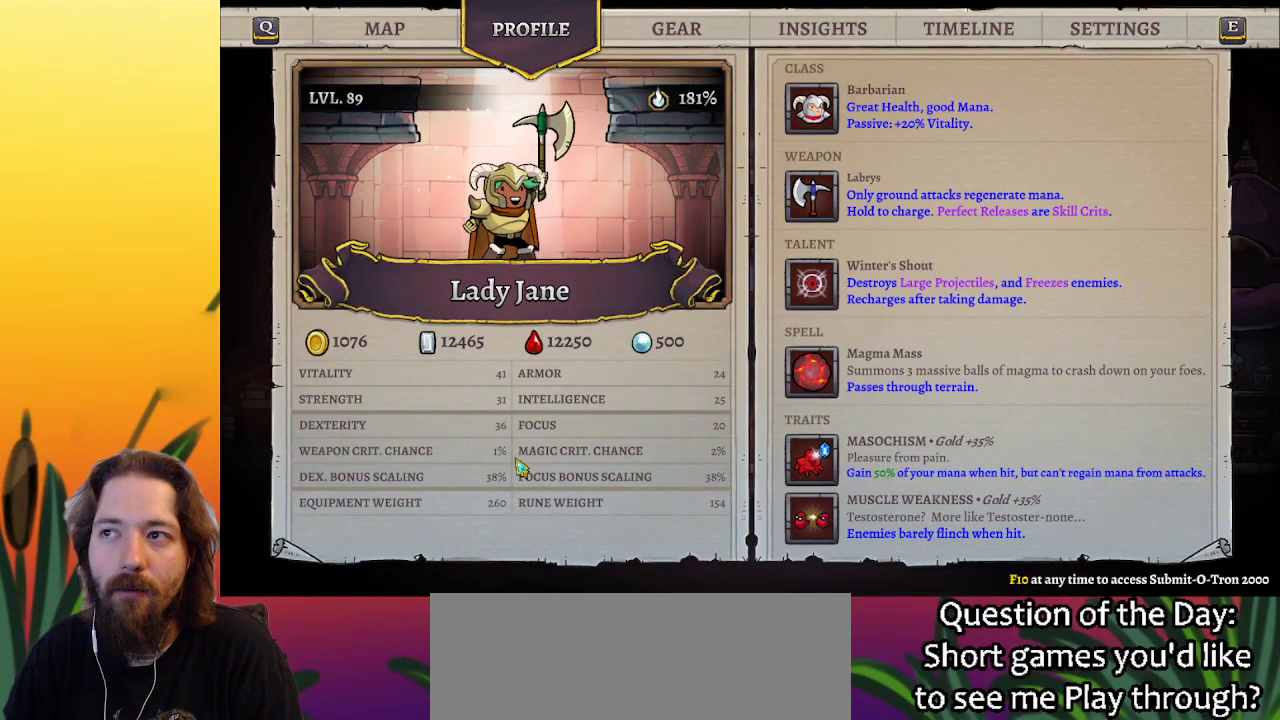
Gameplay with keyboard; each line is a JSON object with the keys held at the frame after it. "events" lists presses ("down") and releases ("up") of "a", "c", "d", "down", "left", "right", "s", "up", "x" and "z" between this image and that frame as [ms after this image, input, new state], when the widget could be followed in between. No other keys are recorded. Mouse input is not recorded.
{"keys": ["up"], "events": [[283, "left", "down"], [283, "up", "down"], [300, "left", "up"]]}
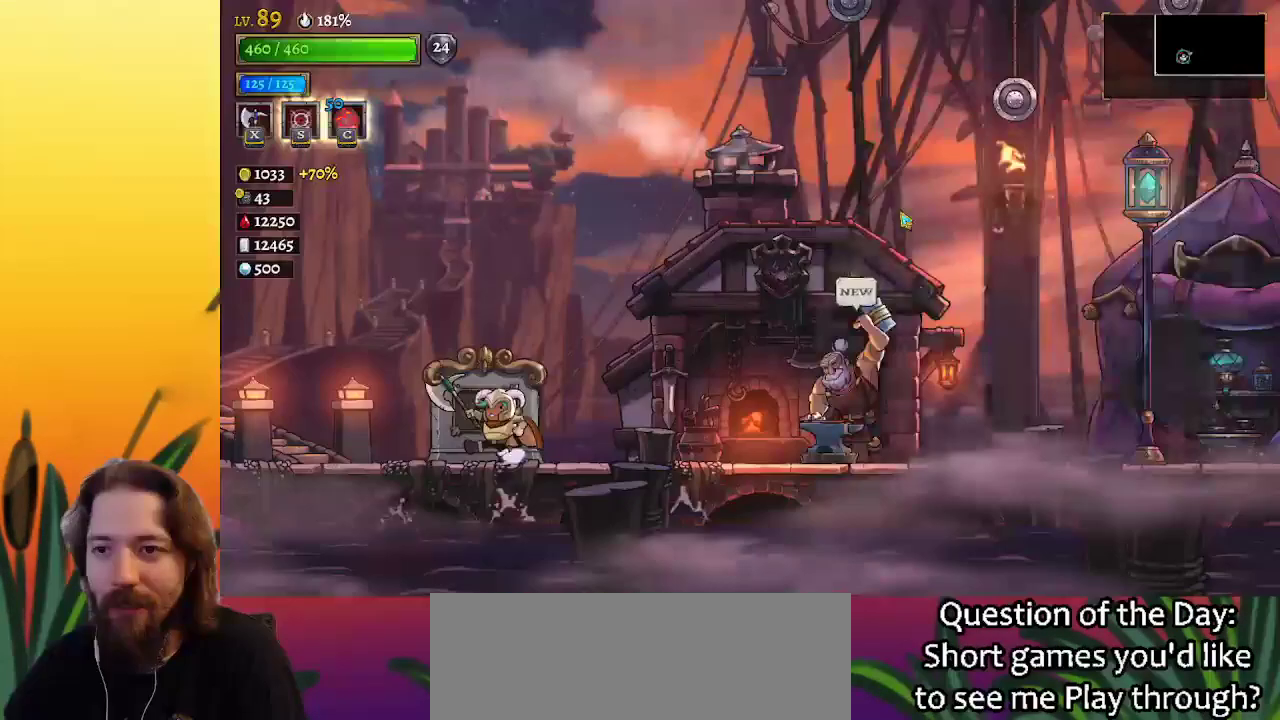
{"keys": ["up"], "events": []}
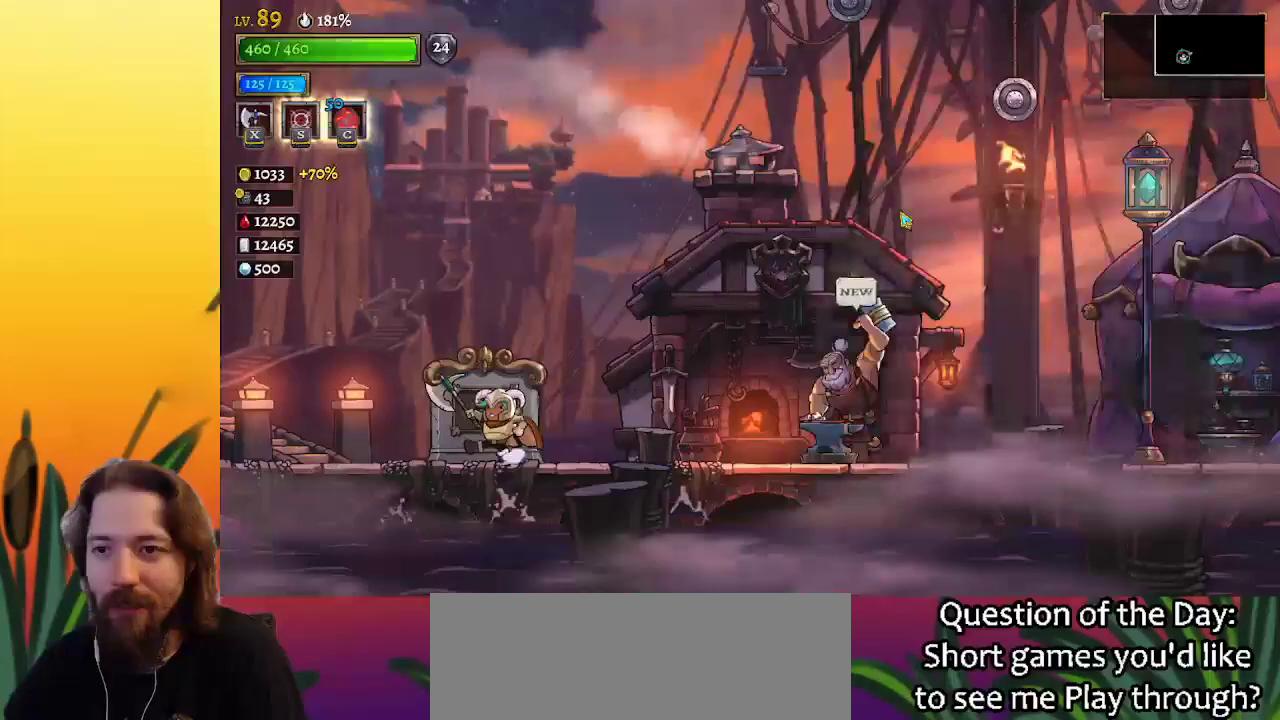
{"keys": ["up"], "events": []}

# ABOUT THIS TASK
Would you print all of the material exactly as written, minus the pictures?

# OUTPUT FOR THIS TASK
Gameplay with keyboard; each line is a JSON object with the keys held at the frame after it. "events" lists presses ("down") and releases ("up") of "a", "c", "d", "down", "left", "right", "s", "up", "x" and "z" between this image and that frame as [ms after this image, input, new state], when the widget could be followed in between. No other keys are recorded. Mouse input is not recorded.
{"keys": ["up"], "events": [[283, "left", "down"], [283, "up", "down"], [300, "left", "up"]]}
{"keys": ["up"], "events": []}
{"keys": ["up"], "events": []}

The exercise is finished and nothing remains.